Men cannot, physiologically, share all of this "burden" with their partners, but at least in a monogamous relationship they're committed to sharing some of the emotional and relational ramifications. I think it's naive to believe that a "temporary" extra-relational sexual encounter - that was satisfying and fun - would not lead to increased dissatisfaction with the current state of the marriage. I think we can just look to all of the affairs that lead to divorces and new marriages to recognize the enticement of a new and exciting relationship.
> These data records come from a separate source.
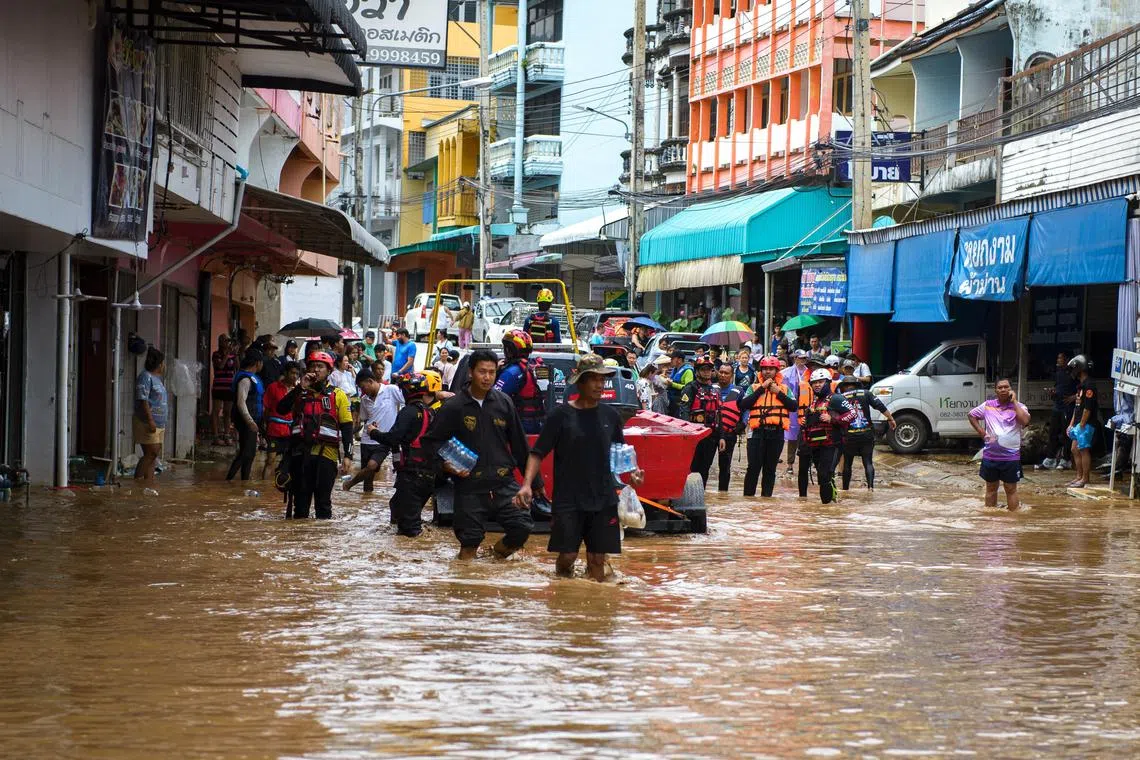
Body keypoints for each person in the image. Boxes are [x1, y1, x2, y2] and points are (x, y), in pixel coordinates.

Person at [516, 354, 645, 582]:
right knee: (567, 556)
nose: (599, 384)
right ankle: (563, 595)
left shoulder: (611, 416)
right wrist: (527, 485)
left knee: (597, 560)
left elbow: (621, 454)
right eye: (593, 379)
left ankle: (594, 611)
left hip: (604, 498)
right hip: (569, 499)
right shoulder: (560, 416)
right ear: (580, 382)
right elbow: (537, 453)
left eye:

And, would most men honestly think it was OK if their wives found sexual satisfaction elsewhere if THEY were the ones whose sex drive/ability had changed (ex. as a result of injury or illness)? And if not, why not? What would they want from their wives in this situation? Perhaps if they reflected on a "shoe on the other foot" scenario, they'd be less likely to bemoan their "entitlement" to good sex.
Monogamy takes work and commitment, and sometimes sacrifice. And, I would suggest that relationships in which each partner knows that the other willingly and lovingly accepts them as they are (that whole sickness and health thing!), and is eager to work within the relationship to create happiness and satisfaction (sexual and otherwise) for both of them are the most stable and joy-filled over the long run.
Your reader feels like a demon (I truly sympathize with his desires and his guilt), and I'd wager that his wife feels guilty and inadequate for her inability to satisfy her husband. These are two people who are hurting, and it is sad for both of them. I hardly think, though, that non-monogamy would resolve those negative emotions for either of them - perhaps replace them with other negative feelings.
Monogamy should not mean let's stay together and exclusive no matter how miserable we are. The power and grace of monogamy is realized when both partners are committed to finding ways to overcome that misery WITHIN the relationship - when they actively and creatively work TOGETHER through the inevitable small and big crises that are a part of life.
I don't think your reader's fantasies of non-monogamy in any way help him improve his marriage; and I definitely don't think acting on those fantasies would be helpful, either. I hope - for his sake, his wife's, and his son's - that he and his wife can work together to develop a satisfying sex life within their marriage, and that their relationship becomes stronger and more joyful and fulfilling - not just because of improved sex, but because they experience the shared satisfaction and pride in knowing they defied the odds and made monogamy really work.
Many excellent points. But I should point out one key detail from the previous reader: he and his wife were already on the edge of divorce before he even considered non-monogamy. So perhaps some sort of open arrangement could salvage the marriage if it gets close to divorce again. (Then again, such an arrangement could make a inevitable divorce that much more painful and spiteful, particularly now that there is a kid in the picture.)